Property owner requests annexation into Millington
MILLINGTON — Freeman Evans appeared before the planning commission here Thursday, Aug. 24, taking the first step in having his 125-acre parcel north of Millington annexed into town.
Accompanied by real estate agent John Carroll, who also is the mayor of Galena, Evans spoke in very general terms. He said he wanted to develop the property in phases, beginning with the 36 acres that are closest to town and zoned Village.
There would be 70 to 90 homes, depending on the lot size and position of open spaces.
Town Administrator Jo Manning told the planners that Evans understood that he would have to absorb some of the costs for water and sewer hookup into the town’s system.
Evans, who said he would return in September with a rough design and a basic concept plan, asked the Millington Planning Commission for direction.
“It needs to be something that I can be proud of,” he said.
Chairman Joyce Morales said the planning commission’s chief concerns were related to green space, the width of streets and lot size. She said the planning commission would look favorably upon bike paths and walking trails and unfavorably upon a cul-desac. Streets should be wide enough to accommodate first responders, Morales said.

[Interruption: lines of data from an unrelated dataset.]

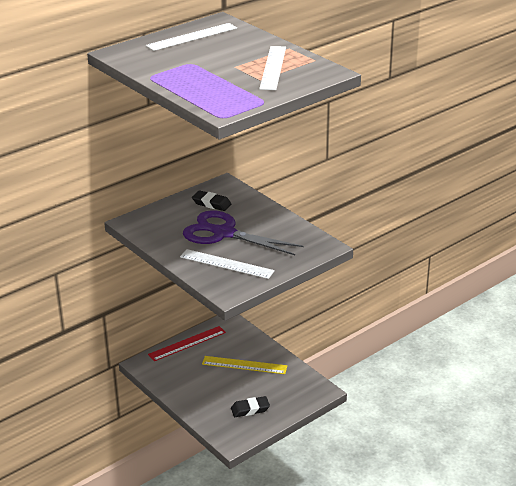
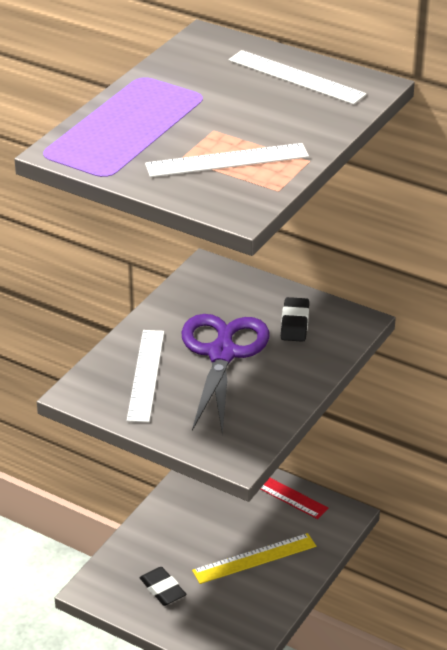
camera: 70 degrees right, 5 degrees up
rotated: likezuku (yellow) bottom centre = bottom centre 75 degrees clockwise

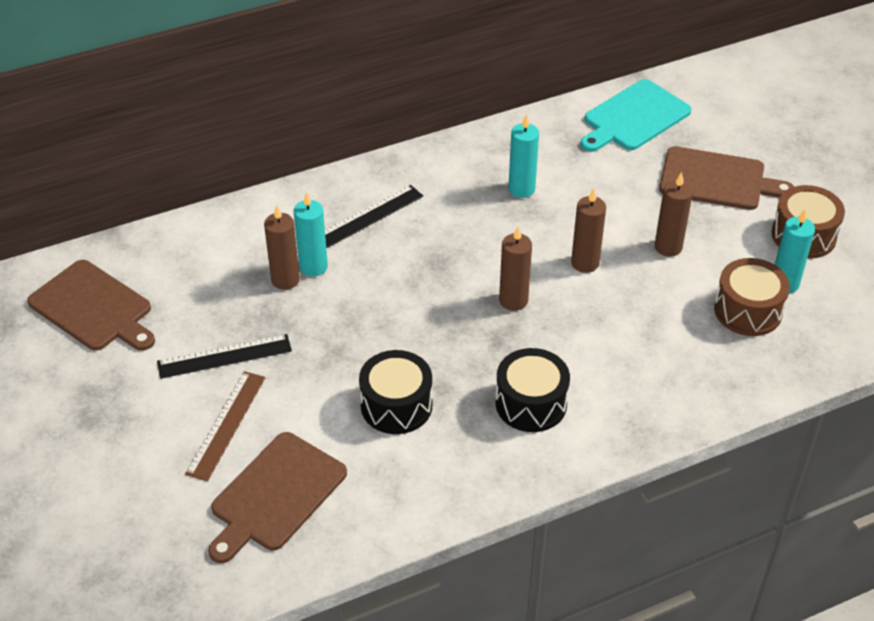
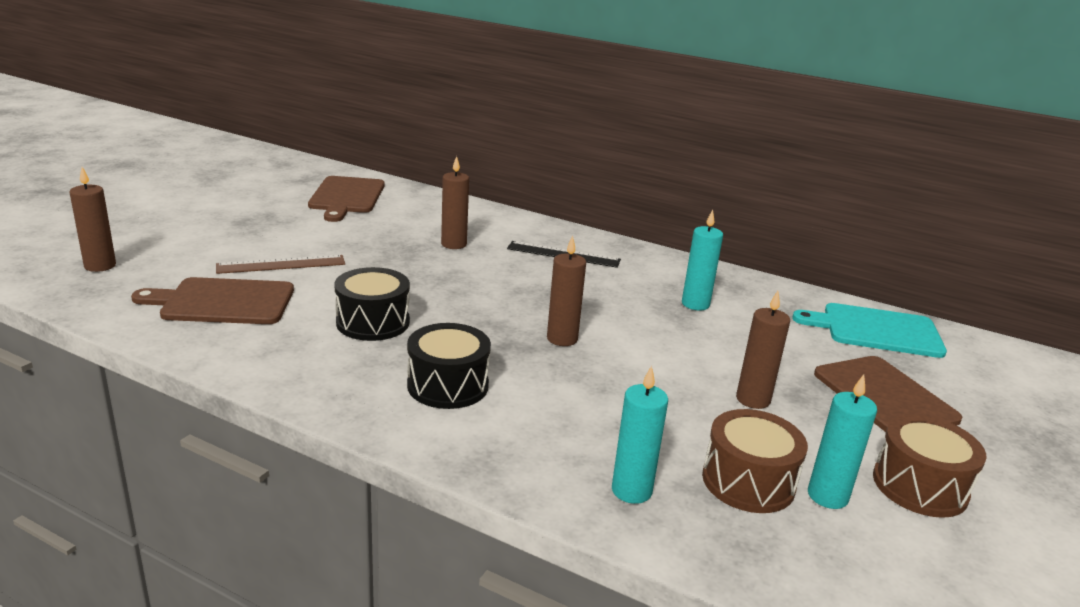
camera: 50 degrees right, 20 degrees down
gone: likezuku (black) (no. 1 from left) middle left
shifted: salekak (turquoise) (no. 1 from left) centre to bottom centre; salekak (brown) (no. 3 from left in the first image) middle right to salekak (brown) (no. 1 from left) middle left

Evans, a Kennedyville-area farmer, told the planners that this is his second development. The first, in Chester County, Pa., in 1988-89, was on the “cutting edge” in its use of walking trails and open space, he said.
Planning commission member Maurice “Moe” Morton said the Evans development could be “precedent setting.”
Manning agreed, saying that guidelines require an annexation plan stating what the future development would include.
Evans said the document would answer the question, “What is it you want for the future of the town?” ultimately producing an agreement between Evans and the planning commission.
The remaining 89 acres of the parcel are zoned Rural Character. Carroll said there is no immediate plan for development. “We’ll let the market dictate what it should be long term,” he said.
This is the first request for annexation by an individual since the 249-acre Wick property came into town in 2008.
A couple of years ago the Town of Millington purchased the John Robbins property on the Queen Anne’s County side of the Chester River, using a grant from the Federal Emergency Management Agency to acquire “flood plain property” for an expanded waterfront park. This was a town-generated annexation and not a property owner requesting annexation, Manning said. She said the annexation and property acquisition were part of Millington’s hazard mitigation plan to combat flooding.
Evans purchased the former Coleman farm in 1995. The farm is located behind Kent Mill. It goes west to Carroll Clark Road, north to property owned by Lester Jones & Sons and to the east it abuts a piece of the former Wick property that is now owned by the Maryland Department of Natural Resources, Manning said when asked to describe the land.
Evans put his request for annexation in a letter dated Aug. 2 to the Millington Mayor and Council, which has the final say.
Morales told Evans that appearing before the planning commission is akin to sitting at a “negotiation table” as an annexation plan is put together. The plan, reached in accordance with the commission, should address such issues as property boundaries, zoning, utility and other infrastructure concerns, the time line for build-out, open space and afforestation. This also is the time to deal with impact fees as they relate to roads, ambulance and fire service, stormwater maintenance, etc.
Once an annexation plan has been drafted and agreed upon, a recommendation to accept and a resolution to adopt would be presented to the mayor and council for introduction.
After that, a public hearing would be held.
Various agencies — including the Kent County Department of Planning, Housing and Zoning, the Maryland Department of Planning, Maryland Environmental Service and Maryland Department of Natural Resource — would be asked for comments and approval.
The final step is for the mayor and council to adopt the resolution of annexation or deny it.
Also at its Aug. 24 meeting, the planning commission directed Manning to send a letter to the Kent County Health Department requesting that it deny an air quality permit for a controlled burn of the former Millington Pizza property. Planners cited their concerns about asbestos and bats roosting in the building at 189 Sassafras St. that is to be demolished to make way for a Dollar General store.
By unanimous vote, the planners approved Dollar General’s master sign application.
Dollar General also received the OK to put up a temporary freestanding sign announcing that it would be “coming soon.” The sign must be taken down within 10 days after the store’s opening.
Seasonal items and sale items may be displayed outside near the entrance, but must be taken in at night.
The planning commission is expected to begin reviewing its sign ordinance next month. Morales asked her colleagues to study the existing definitions and exemptions between now and the September meeting.
She said she would prepare a spreadsheet comparing Millington’s ordinance with those of Betterton, Rock Hall, Chestertown, Galena and Kent County. The plan is to discuss one section of the ordinance at a time to “see what makes sense and works for us,” she said.